In my post about reads, I mentioned how readers pick a $\tau_{start}$ then ask the storage system to do all their reads as of that time. I left out a crucial part of the picture: the storage system can only do this once it knows that it’s seen all transactions with $\tau_{commit} \leq \tau_{start}$. If new transactions come along, then the reads are invalid and we’ve violated our consistency promise. So how does storage know?
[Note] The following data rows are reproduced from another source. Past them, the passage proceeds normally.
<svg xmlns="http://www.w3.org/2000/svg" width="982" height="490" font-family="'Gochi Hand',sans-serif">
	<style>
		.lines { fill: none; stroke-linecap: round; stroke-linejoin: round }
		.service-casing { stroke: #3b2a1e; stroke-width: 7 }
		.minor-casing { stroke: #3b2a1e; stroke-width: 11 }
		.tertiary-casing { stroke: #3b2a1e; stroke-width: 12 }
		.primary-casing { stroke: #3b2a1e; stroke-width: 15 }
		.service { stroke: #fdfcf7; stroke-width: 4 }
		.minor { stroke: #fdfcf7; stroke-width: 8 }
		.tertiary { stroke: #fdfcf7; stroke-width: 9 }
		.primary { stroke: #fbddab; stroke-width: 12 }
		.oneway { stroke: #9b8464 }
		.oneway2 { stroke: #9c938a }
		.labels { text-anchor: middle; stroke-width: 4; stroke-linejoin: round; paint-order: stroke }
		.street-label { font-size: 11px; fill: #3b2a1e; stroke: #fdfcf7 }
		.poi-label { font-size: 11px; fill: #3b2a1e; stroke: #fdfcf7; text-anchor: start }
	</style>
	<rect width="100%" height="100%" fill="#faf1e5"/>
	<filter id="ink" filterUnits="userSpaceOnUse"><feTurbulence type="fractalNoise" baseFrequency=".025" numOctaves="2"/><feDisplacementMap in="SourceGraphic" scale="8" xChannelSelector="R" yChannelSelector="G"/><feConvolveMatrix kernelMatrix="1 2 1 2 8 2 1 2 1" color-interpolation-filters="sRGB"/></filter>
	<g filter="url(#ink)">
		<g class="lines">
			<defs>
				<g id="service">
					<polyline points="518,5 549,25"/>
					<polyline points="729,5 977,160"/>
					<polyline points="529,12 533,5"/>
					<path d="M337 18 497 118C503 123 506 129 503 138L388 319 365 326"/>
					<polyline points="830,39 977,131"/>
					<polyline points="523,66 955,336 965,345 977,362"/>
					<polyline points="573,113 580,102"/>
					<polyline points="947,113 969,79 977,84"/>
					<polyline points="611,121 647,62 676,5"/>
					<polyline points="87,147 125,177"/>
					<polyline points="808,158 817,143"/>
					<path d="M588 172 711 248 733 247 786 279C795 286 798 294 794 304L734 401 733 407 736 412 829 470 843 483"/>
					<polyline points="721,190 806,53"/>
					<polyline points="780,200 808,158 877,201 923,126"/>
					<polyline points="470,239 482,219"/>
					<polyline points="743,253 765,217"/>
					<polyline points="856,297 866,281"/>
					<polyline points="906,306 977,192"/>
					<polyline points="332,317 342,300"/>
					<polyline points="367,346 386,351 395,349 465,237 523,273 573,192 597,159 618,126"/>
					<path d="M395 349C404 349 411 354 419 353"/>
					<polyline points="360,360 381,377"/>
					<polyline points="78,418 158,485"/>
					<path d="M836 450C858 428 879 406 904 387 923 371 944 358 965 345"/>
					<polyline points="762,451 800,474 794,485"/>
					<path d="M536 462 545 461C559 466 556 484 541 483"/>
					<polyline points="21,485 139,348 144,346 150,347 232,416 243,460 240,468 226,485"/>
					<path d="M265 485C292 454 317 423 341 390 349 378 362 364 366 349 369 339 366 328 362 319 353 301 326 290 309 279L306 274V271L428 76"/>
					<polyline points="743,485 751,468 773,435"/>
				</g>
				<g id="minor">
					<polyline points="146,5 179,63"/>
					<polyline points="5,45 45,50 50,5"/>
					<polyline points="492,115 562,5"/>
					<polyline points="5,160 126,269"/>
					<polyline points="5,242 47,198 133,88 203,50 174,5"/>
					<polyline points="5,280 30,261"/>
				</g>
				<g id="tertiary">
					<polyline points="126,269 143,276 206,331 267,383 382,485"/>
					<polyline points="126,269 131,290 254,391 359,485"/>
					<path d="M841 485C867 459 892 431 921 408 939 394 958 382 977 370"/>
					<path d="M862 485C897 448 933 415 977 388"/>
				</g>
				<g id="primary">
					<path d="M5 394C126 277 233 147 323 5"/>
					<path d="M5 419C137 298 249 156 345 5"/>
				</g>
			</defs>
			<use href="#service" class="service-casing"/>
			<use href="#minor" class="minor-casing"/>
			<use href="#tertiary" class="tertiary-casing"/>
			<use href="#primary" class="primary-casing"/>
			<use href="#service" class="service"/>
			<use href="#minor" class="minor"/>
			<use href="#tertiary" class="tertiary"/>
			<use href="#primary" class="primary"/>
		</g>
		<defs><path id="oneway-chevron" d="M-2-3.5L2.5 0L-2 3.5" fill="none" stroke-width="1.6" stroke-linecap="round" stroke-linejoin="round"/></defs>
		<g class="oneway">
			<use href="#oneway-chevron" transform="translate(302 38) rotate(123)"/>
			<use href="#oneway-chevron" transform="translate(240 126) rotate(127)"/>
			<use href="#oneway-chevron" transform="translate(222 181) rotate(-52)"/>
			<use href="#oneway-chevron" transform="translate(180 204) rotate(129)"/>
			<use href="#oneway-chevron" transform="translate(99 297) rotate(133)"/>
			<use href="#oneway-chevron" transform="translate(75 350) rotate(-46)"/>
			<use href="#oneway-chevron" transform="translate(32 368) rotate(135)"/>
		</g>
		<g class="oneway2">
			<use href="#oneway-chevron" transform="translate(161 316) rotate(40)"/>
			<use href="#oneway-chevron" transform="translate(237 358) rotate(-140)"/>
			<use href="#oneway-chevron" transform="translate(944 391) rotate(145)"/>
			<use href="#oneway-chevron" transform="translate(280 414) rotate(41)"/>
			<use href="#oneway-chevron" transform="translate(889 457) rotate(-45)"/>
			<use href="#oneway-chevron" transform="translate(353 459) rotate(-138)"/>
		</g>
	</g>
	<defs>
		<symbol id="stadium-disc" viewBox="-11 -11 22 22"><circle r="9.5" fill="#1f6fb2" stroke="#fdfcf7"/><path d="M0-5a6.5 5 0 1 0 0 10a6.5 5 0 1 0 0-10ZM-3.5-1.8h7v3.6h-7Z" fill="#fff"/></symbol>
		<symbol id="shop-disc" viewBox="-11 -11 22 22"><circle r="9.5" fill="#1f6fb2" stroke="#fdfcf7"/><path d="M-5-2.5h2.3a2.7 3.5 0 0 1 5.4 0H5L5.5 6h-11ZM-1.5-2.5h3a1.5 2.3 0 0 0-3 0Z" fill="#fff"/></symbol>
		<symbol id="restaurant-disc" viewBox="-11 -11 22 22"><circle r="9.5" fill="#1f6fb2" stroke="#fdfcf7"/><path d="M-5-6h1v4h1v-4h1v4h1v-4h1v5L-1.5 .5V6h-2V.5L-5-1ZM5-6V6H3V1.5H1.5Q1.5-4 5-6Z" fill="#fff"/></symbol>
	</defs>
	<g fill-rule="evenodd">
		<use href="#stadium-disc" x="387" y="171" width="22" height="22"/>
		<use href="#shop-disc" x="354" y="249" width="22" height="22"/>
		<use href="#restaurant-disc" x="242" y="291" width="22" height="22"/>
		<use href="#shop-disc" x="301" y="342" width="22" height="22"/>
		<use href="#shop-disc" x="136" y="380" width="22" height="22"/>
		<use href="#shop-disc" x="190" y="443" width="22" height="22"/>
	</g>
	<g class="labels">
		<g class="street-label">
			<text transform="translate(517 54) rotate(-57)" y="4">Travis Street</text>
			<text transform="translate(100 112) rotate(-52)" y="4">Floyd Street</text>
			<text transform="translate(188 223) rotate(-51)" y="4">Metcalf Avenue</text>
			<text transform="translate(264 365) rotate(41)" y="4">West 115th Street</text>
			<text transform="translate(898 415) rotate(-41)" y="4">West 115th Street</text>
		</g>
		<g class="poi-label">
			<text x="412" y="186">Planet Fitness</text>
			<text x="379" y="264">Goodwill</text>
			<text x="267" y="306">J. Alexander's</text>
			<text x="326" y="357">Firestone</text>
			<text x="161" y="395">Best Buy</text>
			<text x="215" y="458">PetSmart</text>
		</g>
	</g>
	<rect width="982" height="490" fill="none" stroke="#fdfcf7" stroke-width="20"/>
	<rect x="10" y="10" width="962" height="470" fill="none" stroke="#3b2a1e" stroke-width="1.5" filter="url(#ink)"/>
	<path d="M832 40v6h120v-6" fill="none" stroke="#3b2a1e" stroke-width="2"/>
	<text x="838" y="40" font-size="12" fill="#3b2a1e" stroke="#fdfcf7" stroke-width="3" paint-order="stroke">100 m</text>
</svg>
The way it knows is because of part of the adjudicator’s contract: when the adjudicator allows a transaction to commit at $\tau_{commit}$ it also promises to never commit another transaction at an earlier timestamp. Once storage has seen a transaction with a timestamp greater than $\tau_{start}$ from every adjudicator, it knows it has the full set of data. But that could take a long time, especially if there write rate is low. We solve this with a type of heartbeat protocol, where adjudicators promise to move their commit points forward in lock step with the physical clock, and share that commitment with storage. Making that efficient and fast was a major design challenge, and I’m not going into the details here.

Not Just Scale

I’ve written a lot about scalability so far, but DSQL’s disaggregated architecture is about a lot more than scalability. We get significant durability, fault tolerance, availability, and performance consistency benefits from this approach. There’s no single machine, link, or even datacenter that make reads or writes stop for a DSQL cluster, and no single place where data is stored.
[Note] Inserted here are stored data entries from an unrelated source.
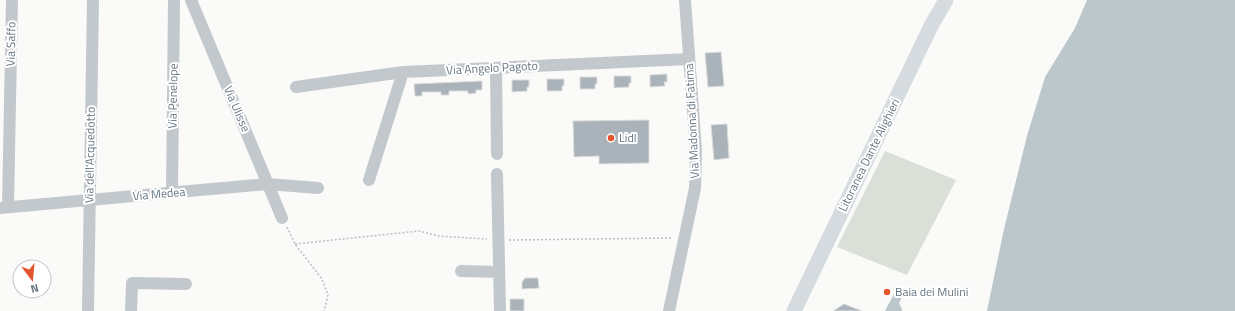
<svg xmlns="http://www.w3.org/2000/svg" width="1235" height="311" font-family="'Titillium Web',sans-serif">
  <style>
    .green { fill: #dadfd7 }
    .water { fill: #bbc7cb }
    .building { fill: #aab3b9; stroke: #dcdcda }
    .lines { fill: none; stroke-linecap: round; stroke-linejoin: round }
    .path { stroke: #bbbfc2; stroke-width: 1.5; stroke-dasharray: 2 2; stroke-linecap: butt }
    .minor { stroke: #c3c8cc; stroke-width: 12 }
    .major { stroke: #d6dbdf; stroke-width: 15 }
    .poi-dot { fill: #e4572e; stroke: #fff; stroke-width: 1.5 }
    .labels { text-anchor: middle; stroke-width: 4; stroke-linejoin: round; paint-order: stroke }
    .street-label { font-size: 12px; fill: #657683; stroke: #fff }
    .poi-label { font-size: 12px; fill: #657683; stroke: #fff; text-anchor: start }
  </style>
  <rect width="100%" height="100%" fill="#fafaf8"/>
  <path class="green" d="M885,151L956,180L907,275L837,247Z"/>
  <path class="water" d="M1087,0H1235V311H987L1004,229L1027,136L1045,77L1075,28Z
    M895,292L903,295L899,303L902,309V311H885Z"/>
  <path class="building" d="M721,52L724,86L708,87L705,53Z
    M667,74V82H664L665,86L650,87V75Z
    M614,76H631V83H629V87L614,88Z
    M580,77H597V84H595V89H580Z
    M547,79H564V86H562V91H547Z
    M512,80H529V87H527V91L512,92Z
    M482,81V90H476V93L468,94V91H449V95H441V92H422V96H415L414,84Z
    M649,120V163L599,164V156L574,157L573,121Z
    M727,124L729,158L714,160L711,125Z
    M525,278H538L539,288L522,289V282Z
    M510,299H524V311H510Z
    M844,304L862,311H833Z"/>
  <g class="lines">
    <path class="path" d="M287,227L295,244L322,279L328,295L324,311
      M509,240L673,238
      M295,244L419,231L439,236L487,239"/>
    <path class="minor" d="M191,0L282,218
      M496,68L497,154
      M296,87L403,72L689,59
      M497,174L500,311
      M369,180L403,72
      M172,193L174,0
      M8,207L12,0
      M0,208L268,184L318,188
      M461,271L499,272
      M88,311L93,0
      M131,311L132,283L186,284
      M669,311L695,188L696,151L685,0"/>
    <path class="major" d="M794,311L931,26L946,0"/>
  </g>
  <g class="poi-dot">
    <circle cx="611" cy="138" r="4"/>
    <circle cx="887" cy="292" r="4"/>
  </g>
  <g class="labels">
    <g class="street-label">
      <text transform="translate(11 44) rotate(-89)" y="4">Via Saffo</text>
      <text transform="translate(492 68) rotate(-3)" y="4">Via Angelo Pagoto</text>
      <text transform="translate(173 96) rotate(-89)" y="4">Via Penelope</text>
      <text transform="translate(237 109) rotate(67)" y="4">Via Ulisse</text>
      <text transform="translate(692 121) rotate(-93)" y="4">Via Madonna di Fatima</text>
      <text transform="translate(90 155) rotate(-89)" y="4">Via dell'Acquedotto</text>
      <text transform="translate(869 155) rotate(-64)" y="4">Litoranea Dante Alighieri</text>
      <text transform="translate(159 194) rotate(-5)" y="4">Via Medea</text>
    </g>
    <g class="poi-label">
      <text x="619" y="142">Lidl</text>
      <text x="895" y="296">Baia dei Mulini</text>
    </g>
  </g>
  <g transform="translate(32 279) rotate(164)"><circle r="19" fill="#ffffff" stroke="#c1c8cd"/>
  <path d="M0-3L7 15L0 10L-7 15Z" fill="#e4572e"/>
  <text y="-6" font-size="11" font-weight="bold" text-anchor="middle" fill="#657683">N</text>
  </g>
</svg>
Availability is the most important property we get from disaggregation and distribution. Aurora DSQL is designed to remain available, strongly consistent, strongly isolated, and durable even when an AZ becomes unavailable (for single-region clusters), or when a region becomes unavailable (for multi-region clusters). Tomorrow’s post will go into how that works.

Footnotes

  1. Equivalent to PostgreSQL’s REPEATABLE READ isolation level.
  2. We call these conflicts write-write conflicts. If Aurora DSQL implemented SERIALIZABLE isolation, we’d need to look for read-write conflicts here instead, where other concurrent transactions wrote rows (or predicates) that we read. Reads are significantly more common than writes in OLTP workloads (especially poorly optimized ones that do any scans), and so these conflicts are more common. This is the root of the difference in performance between the snapshot and serializable isolation levels in modern databases.
  3. OCC is a technique for implementing transaction isolation that dates back to Kung and Robinson’s 1981 paper On Optimistic Methods for Concurrency Control, and has been used in a wide range of transaction systems since.
  4. Or attempt to write keys that a concurrent transaction has used SELECT ... FOR UPDATE on. This is a subtle topic, which I’ll look at in detail in a future post.